[Problem details] Count the lines below that contain the string "champignons", with case counting. Reply with the number alone.

Items from a dataset

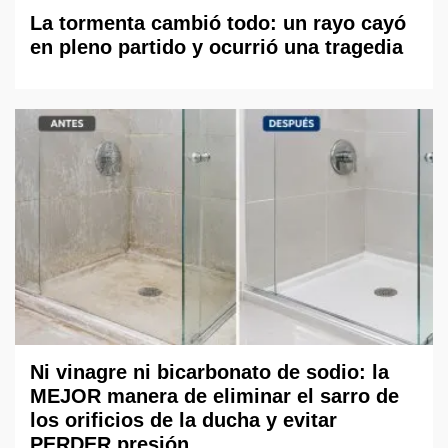
La tormenta cambió todo: un rayo cayó
en pleno partido y ocurrió una tragedia
Ni vinagre ni bicarbonato de sodio: la
MEJOR manera de eliminar el sarro de
los orificios de la ducha y evitar
PERDER presión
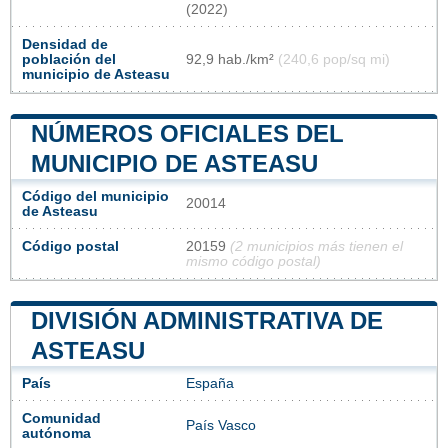
(2022)
Densidad de
población del
92,9 hab./km²
(240,6 pop/sq mi)
municipio de Asteasu
NÚMEROS OFICIALES DEL
MUNICIPIO DE ASTEASU
Código del municipio
20014
de Asteasu
Código postal
20159
(2 municipios más tienen el
mismo código postal)
DIVISIÓN ADMINISTRATIVA DE
ASTEASU
País
España
Comunidad
País Vasco
autónoma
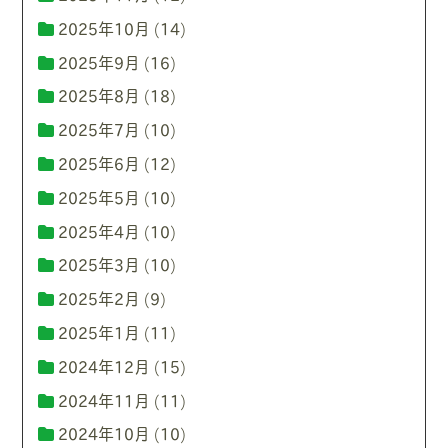
2025年10月
(14)
2025年9月
(16)
2025年8月
(18)
2025年7月
(10)
2025年6月
(12)
2025年5月
(10)
2025年4月
(10)
2025年3月
(10)
2025年2月
(9)
2025年1月
(11)
2024年12月
(15)
2024年11月
(11)
2024年10月
(10)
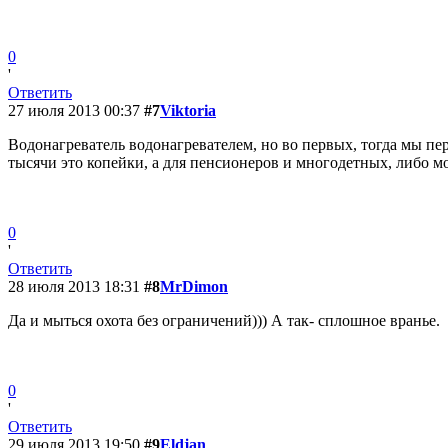
0
'
Ответить
27 июля 2013 00:37
#7
Viktoria
Водонагреватель водонагревателем, но во первых, тогда мы пер
тысячи это копейки, а для пенсионеров и многодетных, либо м
0
'
Ответить
28 июля 2013 18:31
#8
MrDimon
Да и мыться охота без ограничений))) А так- сплошное вранье.
0
'
Ответить
29 июля 2013 19:50
#9
Eldjan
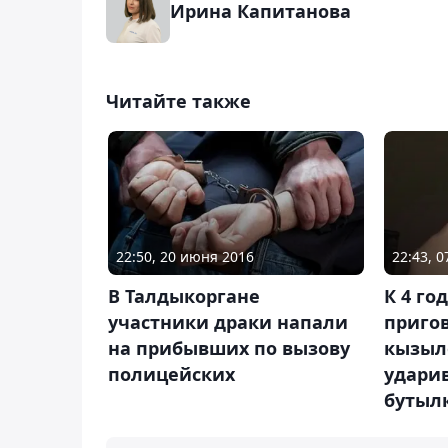
Ирина Капитанова
Читайте также
22:50, 20 июня 2016
22:43, 0
В Талдыкоргане
К 4 го
участники драки напали
приго
на прибывших по вызову
кызыл
полицейских
удари
бутылк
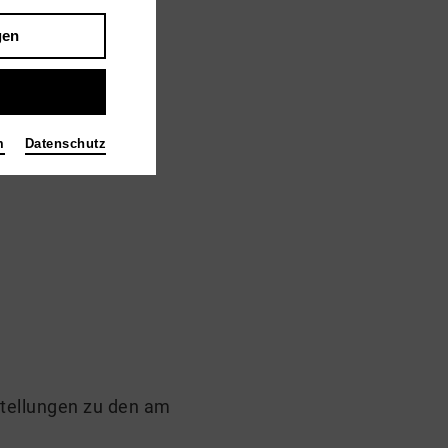
gen
m
Datenschutz
stellungen zu den am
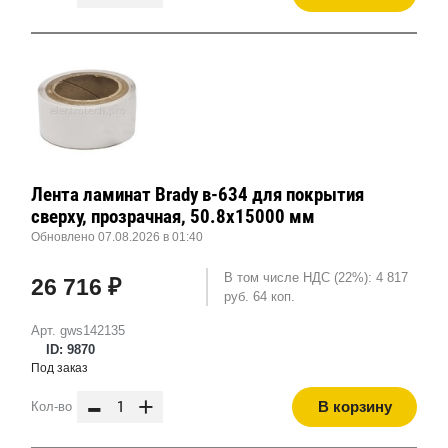
Лента ламинат Brady в-634 для покрытия
сверху, прозрачная, 50.8x15000 мм
Обновлено 07.08.2026 в 01:40
В том числе НДС (22%): 4 817
26 716 ₽
руб. 64 коп.
Арт. gws142135
ID: 9870
Под заказ
-
+
В корзину
Кол-во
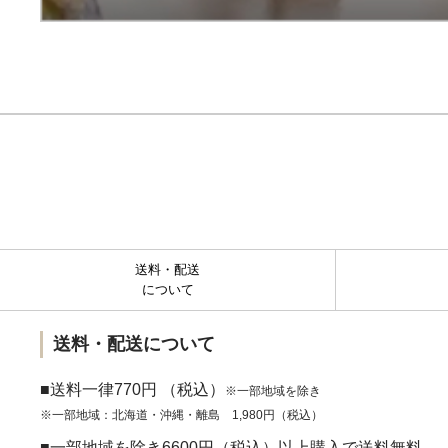
送料・配送
について
送料・配送について
■送料一律770円 （税込）
※一部地域を除き
※一部地域：北海道・沖縄・離島 1,980円（税込）
■一部地域を除き6600円（税込）以上購入で送料無料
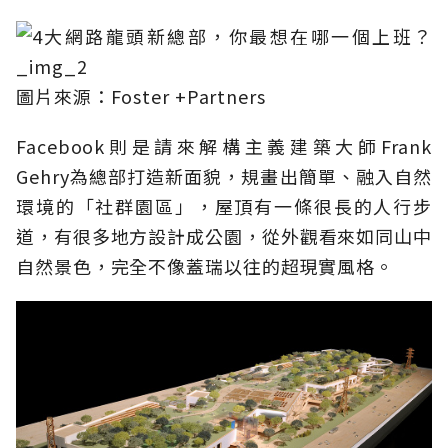
圖片來源：Foster +Partners
Facebook則是請來解構主義建築大師Frank
Gehry為總部打造新面貌，規畫出簡單、融入自然
環境的「社群園區」，屋頂有一條很長的人行步
道，有很多地方設計成公園，從外觀看來如同山中
自然景色，完全不像蓋瑞以往的超現實風格。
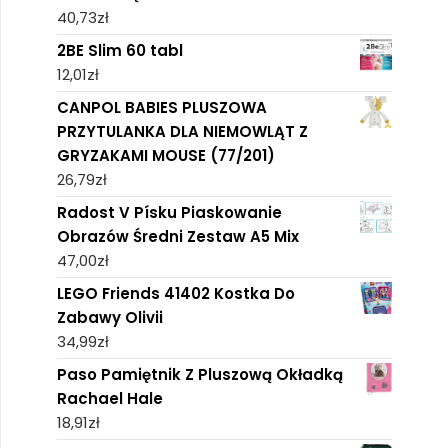
40,73
zł
2BE Slim 60 tabl
12,01
zł
CANPOL BABIES PLUSZOWA
PRZYTULANKA DLA NIEMOWLĄT Z
GRYZAKAMI MOUSE (77/201)
26,79
zł
Radost V Písku Piaskowanie
Obrazów Średni Zestaw A5 Mix
47,00
zł
LEGO Friends 41402 Kostka Do
Zabawy Olivii
34,99
zł
Paso Pamiętnik Z Pluszową Okładką
Rachael Hale
18,91
zł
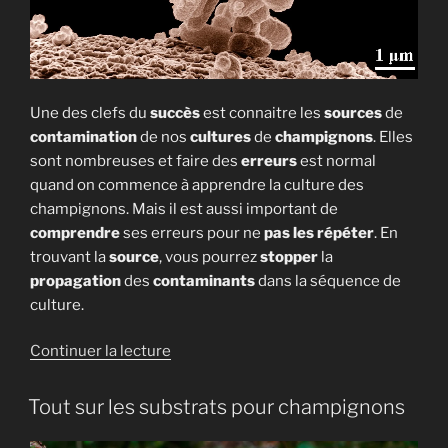
Une des clefs du
succès
est connaitre les
sources
de
contamination
de nos
cultures
de
champignons
. Elles
sont nombreuses et faire des
erreurs
est normal
quand on commence à apprendre la culture des
champignons. Mais il est aussi important de
comprendre
ses erreurs pour ne
pas
les répéter
. En
trouvant la
source
, vous pourrez
stopper
la
propagation
des
contaminants
dans la séquence de
culture.
de
Continuer la lecture
« Quelles
sont
Tout sur les substrats pour champignons
les
6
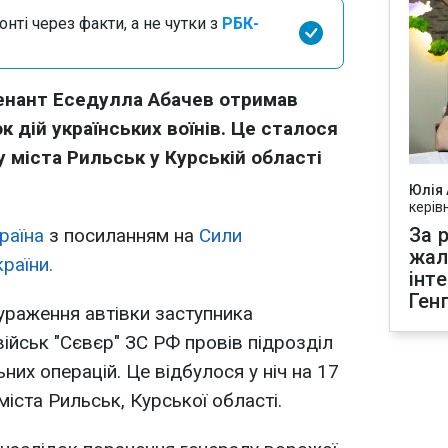
нті через факти, а не чутки з
РБК-
енант Еседулла Абачев отримав
к дій українських воїнів. Це сталося
у міста Рильськ у Курській області
Юлія
керів
За р
раїна
з посиланням на
Сили
жал
раїни.
інт
Ген
ураження автівки заступника
ійськ "Сєвєр" ЗС РФ провів підрозділ
их операцій. Це відбулося у ніч на 17
міста Рильськ, Курської області.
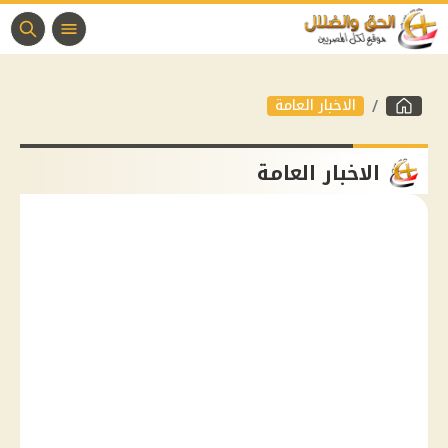
الاخبار العامة
الاخبار العامة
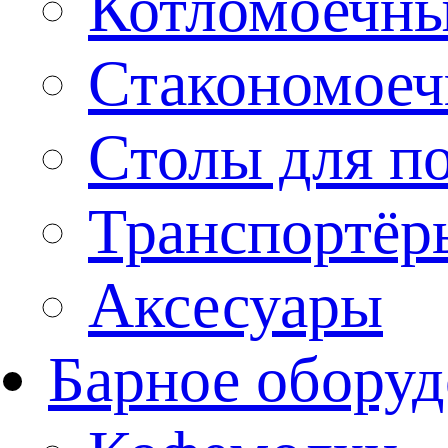
Котломоечн
Стакономое
Столы для п
Транспортёр
Аксесуары
Барное оборуд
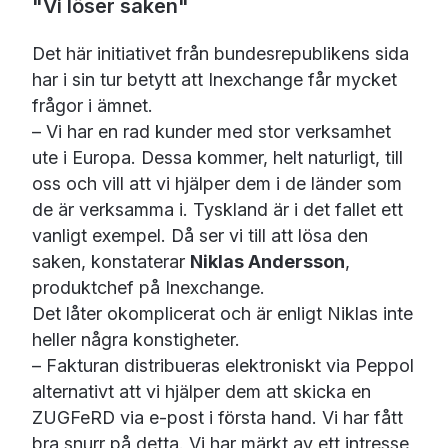
"Vi löser saken"
Det här initiativet från bundesrepublikens sida
har i sin tur betytt att Inexchange får mycket
frågor i ämnet.
– Vi har en rad kunder med stor verksamhet
ute i Europa. Dessa kommer, helt naturligt, till
oss och vill att vi hjälper dem i de länder som
de är verksamma i. Tyskland är i det fallet ett
vanligt exempel. Då ser vi till att lösa den
saken, konstaterar
Niklas Andersson
,
produktchef på Inexchange.
Det låter okomplicerat och är enligt Niklas inte
heller några konstigheter.
– Fakturan distribueras elektroniskt via Peppol
alternativt att vi hjälper dem att skicka en
ZUGFeRD via e-post i första hand. Vi har fått
bra snurr på detta. Vi har märkt av ett intresse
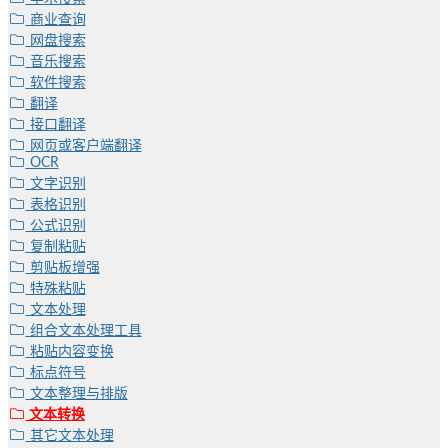
商业查询
网盘搜索
音乐搜索
软件搜索
翻译
接口翻译
网页或客户端翻译
OCR
文字识别
表格识别
公式识别
复制粘贴
剪贴板增强
特殊粘贴
文本处理
组合文本处理工具
粘贴内容变换
标点符号
文本整理与排版
文本转换
其它文本处理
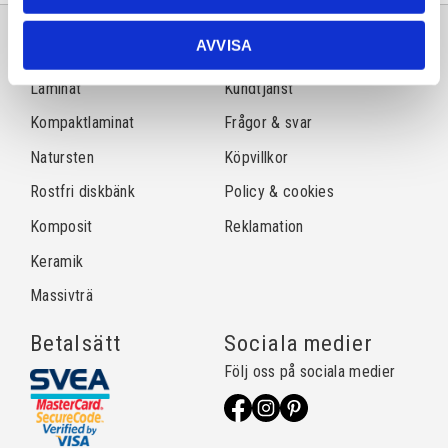
AVVISA
Sortiment
Information
Laminat
Kundtjänst
Kompaktlaminat
Frågor & svar
Natursten
Köpvillkor
Rostfri diskbänk
Policy & cookies
Komposit
Reklamation
Keramik
Massivträ
Betalsätt
Sociala medier
Följ oss på sociala medier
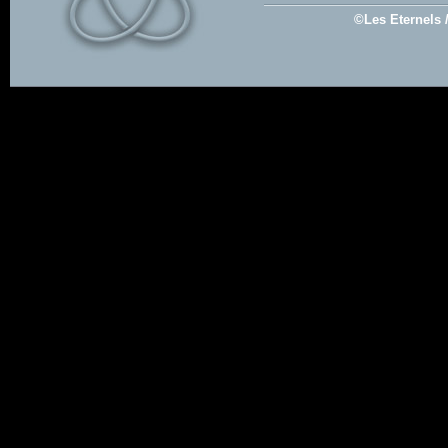
©Les Eternels 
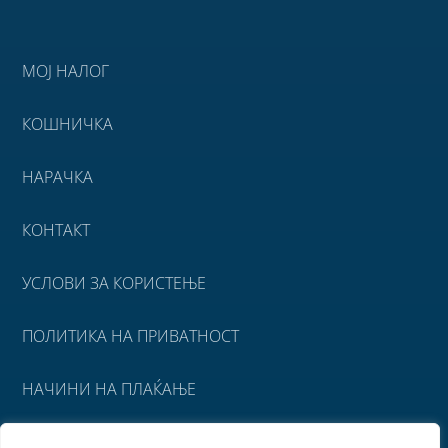
МОЈ НАЛОГ
КОШНИЧКА
НАРАЧКА
КОНТАКТ
УСЛОВИ ЗА КОРИСТЕЊЕ
ПОЛИТИКА НА ПРИВАТНОСТ
НАЧИНИ НА ПЛАЌАЊЕ
УСЛОВИ ЗА ИСПОРАКА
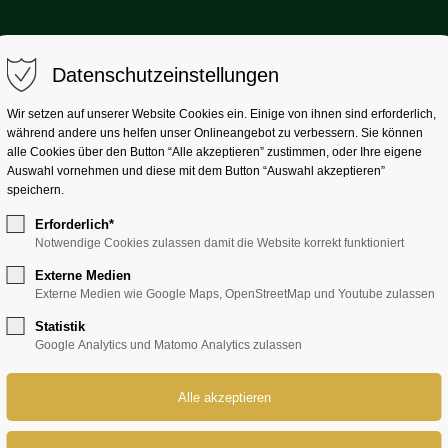
Datenschutzeinstellungen
Wir setzen auf unserer Website Cookies ein. Einige von ihnen sind erforderlich,
während andere uns helfen unser Onlineangebot zu verbessern. Sie können
alle Cookies über den Button “Alle akzeptieren” zustimmen, oder Ihre eigene
Auswahl vornehmen und diese mit dem Button “Auswahl akzeptieren”
speichern.
MELD DI!
Erforderlich*
Notwendige Cookies zulassen damit die Website korrekt funktioniert
info@taufkirchner-brauerei.de
Externe Medien
08084 2377
Externe Medien wie Google Maps, OpenStreetMap und Youtube zulassen
Guts- und Brauereigenossenschaf
Statistik
Google Analytics und Matomo Analytics zulassen
Taufkirchen (Vils) eG.
Bräuhausstrasse 3
84416 Taufkirchen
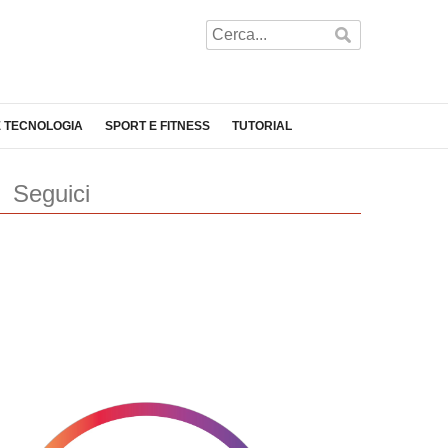
E TECNOLOGIA
SPORT E FITNESS
TUTORIAL
Seguici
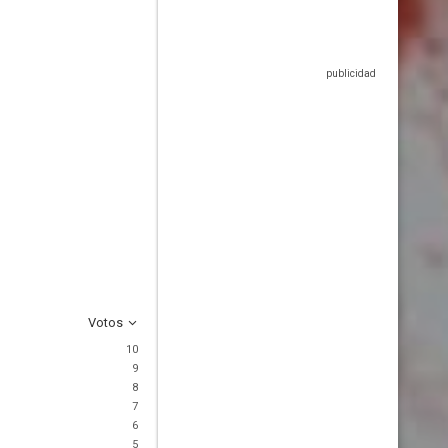
Votos
10
9
8
7
6
5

[Response below] 3